The Explicit Teaching and Its Fruit

"Monks, this teaching, so well proclaimed by me, is plain, open, explicit, free of patchwork (deceptions). In this Teaching that is no well proclaimed by me and is plain, open, explicit and free of patchwork, - for those who are Arahants, free of taints [belief in a self, doubts about the Buddha and the teachings, adherence to rites and ceremonies,  sense desire, ill will, attachment to the form and formless realms, pride, restlessness, ignorance], who have accomplished and completed their task, have laid down the burden, achieved their aim, severed the fetters binding to existence, who are liberated by full knowledge, there is no future round of existence that can be ascribed to them.

"Monks, in this Teaching that is so well proclaimed by me and is plain, open, explicit and free of patchwork, those monks who have abandoned the five lower fetters [belief in a self, doubts about the Buddha and the teachings, adherence to rites and ceremonies, sense desire, ill will]will all be reborn spontaneously in the Pure Abodes and there will pass away finally, no more returning from that world.

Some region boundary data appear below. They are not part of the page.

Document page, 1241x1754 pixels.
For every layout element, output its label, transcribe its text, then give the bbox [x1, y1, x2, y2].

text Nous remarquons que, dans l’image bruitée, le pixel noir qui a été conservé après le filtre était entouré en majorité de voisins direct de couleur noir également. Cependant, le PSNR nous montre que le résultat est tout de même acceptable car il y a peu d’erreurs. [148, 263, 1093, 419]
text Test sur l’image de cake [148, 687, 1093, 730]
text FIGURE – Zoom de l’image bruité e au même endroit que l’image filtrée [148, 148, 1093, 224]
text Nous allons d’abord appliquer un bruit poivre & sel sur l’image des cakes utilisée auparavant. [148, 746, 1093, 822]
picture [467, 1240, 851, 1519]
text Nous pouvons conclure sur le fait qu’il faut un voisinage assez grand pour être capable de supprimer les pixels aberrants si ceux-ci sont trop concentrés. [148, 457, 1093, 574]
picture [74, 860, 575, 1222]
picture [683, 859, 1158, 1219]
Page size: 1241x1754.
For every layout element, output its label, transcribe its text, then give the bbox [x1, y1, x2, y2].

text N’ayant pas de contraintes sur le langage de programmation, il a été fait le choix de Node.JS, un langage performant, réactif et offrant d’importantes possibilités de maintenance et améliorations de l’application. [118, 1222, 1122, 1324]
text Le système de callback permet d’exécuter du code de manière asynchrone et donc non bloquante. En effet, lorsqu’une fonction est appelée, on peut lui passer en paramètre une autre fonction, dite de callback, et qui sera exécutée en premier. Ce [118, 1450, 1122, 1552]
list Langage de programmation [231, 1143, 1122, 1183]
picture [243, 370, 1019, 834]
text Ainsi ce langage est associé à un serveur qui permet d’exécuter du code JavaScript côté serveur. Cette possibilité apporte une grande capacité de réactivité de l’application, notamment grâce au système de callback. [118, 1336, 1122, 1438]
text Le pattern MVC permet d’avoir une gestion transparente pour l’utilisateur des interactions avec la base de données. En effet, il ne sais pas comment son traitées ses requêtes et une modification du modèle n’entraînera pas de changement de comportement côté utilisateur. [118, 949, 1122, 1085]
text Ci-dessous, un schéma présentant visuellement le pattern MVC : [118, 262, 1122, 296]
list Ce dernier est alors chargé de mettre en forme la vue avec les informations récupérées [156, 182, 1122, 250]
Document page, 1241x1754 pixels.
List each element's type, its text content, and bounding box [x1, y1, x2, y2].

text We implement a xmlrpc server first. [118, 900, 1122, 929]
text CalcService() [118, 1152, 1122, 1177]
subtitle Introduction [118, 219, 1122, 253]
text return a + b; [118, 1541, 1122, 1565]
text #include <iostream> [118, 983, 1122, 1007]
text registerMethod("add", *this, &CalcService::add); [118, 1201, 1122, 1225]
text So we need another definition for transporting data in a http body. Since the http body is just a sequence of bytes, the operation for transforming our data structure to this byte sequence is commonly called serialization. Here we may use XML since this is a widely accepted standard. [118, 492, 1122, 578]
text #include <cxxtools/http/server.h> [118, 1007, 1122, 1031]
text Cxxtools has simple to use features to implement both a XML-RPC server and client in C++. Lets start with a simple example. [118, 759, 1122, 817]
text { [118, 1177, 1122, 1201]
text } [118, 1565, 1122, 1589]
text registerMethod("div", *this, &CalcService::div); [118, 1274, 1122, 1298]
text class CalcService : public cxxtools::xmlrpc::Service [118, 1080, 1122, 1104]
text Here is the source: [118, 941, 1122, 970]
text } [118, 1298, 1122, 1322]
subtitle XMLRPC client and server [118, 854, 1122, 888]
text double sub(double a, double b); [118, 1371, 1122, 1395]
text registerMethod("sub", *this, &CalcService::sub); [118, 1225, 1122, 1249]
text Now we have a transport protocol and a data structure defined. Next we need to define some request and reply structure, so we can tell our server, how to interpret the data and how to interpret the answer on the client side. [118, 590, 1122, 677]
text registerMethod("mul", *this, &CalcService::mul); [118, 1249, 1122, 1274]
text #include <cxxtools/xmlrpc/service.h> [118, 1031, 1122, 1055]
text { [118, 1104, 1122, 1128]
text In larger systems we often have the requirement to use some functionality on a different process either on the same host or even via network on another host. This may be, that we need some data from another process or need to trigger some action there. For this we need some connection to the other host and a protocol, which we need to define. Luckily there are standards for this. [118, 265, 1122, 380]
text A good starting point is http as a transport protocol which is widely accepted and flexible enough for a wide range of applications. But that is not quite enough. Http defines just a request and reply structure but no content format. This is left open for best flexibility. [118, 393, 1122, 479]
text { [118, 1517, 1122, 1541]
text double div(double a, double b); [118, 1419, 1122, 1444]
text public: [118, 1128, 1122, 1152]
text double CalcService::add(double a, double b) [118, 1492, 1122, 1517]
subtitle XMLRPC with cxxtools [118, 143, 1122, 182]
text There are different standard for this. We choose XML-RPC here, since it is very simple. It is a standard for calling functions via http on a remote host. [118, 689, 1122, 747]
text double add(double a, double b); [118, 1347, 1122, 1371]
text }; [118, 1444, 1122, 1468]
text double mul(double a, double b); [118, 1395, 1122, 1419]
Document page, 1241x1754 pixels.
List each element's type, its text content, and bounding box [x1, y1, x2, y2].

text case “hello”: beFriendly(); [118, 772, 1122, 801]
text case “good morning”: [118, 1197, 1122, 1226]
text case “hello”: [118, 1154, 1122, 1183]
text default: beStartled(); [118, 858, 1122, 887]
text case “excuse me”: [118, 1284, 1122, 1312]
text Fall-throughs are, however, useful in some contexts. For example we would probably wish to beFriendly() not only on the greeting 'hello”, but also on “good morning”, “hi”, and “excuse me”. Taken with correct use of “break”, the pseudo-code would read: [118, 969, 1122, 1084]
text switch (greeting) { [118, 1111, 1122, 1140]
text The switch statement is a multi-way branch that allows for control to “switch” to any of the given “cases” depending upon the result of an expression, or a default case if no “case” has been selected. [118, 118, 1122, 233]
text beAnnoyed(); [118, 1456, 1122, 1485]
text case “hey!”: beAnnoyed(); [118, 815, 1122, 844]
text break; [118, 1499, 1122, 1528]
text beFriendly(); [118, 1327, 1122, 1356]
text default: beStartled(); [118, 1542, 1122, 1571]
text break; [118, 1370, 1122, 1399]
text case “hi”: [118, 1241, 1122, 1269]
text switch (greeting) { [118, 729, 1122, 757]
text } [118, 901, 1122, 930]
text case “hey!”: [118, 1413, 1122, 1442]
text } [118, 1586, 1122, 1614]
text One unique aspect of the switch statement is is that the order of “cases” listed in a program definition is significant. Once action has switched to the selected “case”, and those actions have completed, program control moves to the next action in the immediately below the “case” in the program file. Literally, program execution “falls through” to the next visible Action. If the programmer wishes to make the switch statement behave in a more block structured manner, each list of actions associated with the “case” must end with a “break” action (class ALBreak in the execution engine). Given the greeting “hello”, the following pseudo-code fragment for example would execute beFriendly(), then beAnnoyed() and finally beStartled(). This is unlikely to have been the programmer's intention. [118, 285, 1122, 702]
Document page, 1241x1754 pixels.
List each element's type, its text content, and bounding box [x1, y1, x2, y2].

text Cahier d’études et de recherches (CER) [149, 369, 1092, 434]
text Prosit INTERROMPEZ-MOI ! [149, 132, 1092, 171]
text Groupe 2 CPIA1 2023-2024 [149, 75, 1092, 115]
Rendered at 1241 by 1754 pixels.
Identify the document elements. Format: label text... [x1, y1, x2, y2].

"Monks, in this Teaching that is no well proclaimed by me and is plain, open, explicit and free of patchwork, those monks who have abandoned three fetters [belief in a self, doubts about the Buddha and the teachings, adherence to rites and ceremonies] and have reduced greed, hatred and delusion, are all Once-returners, and, returning only once to this world, will then make an end to suffering.

"Monks, in this Teaching that is so well proclaimed by me and is plain, open, explicit and free of patchwork, those monks who have abandoned three fetters [belief in a self, doubts about the Buddha and the teachings, adherence to wrongful rites and ceremonies], are all Stream-enterers, no more liable to downfall, assured, and headed for full Enlightenment.

"Monks, in this Teaching that is so well proclaimed by me and is plain, open, explicit and free of patchwork, those monks who are mature in Dharma (Teachings), mature in Faith are all headed for Enlightenment.

"Monks, in this Teaching that is so well proclaimed by me and is plain, open, explicit and free of patchwork, those monks who have simply faith in me, simply love me, are all destined for heaven."

Thus said the Blessed One. Satisfied, the monks rejoiced in the words of the Blessed One.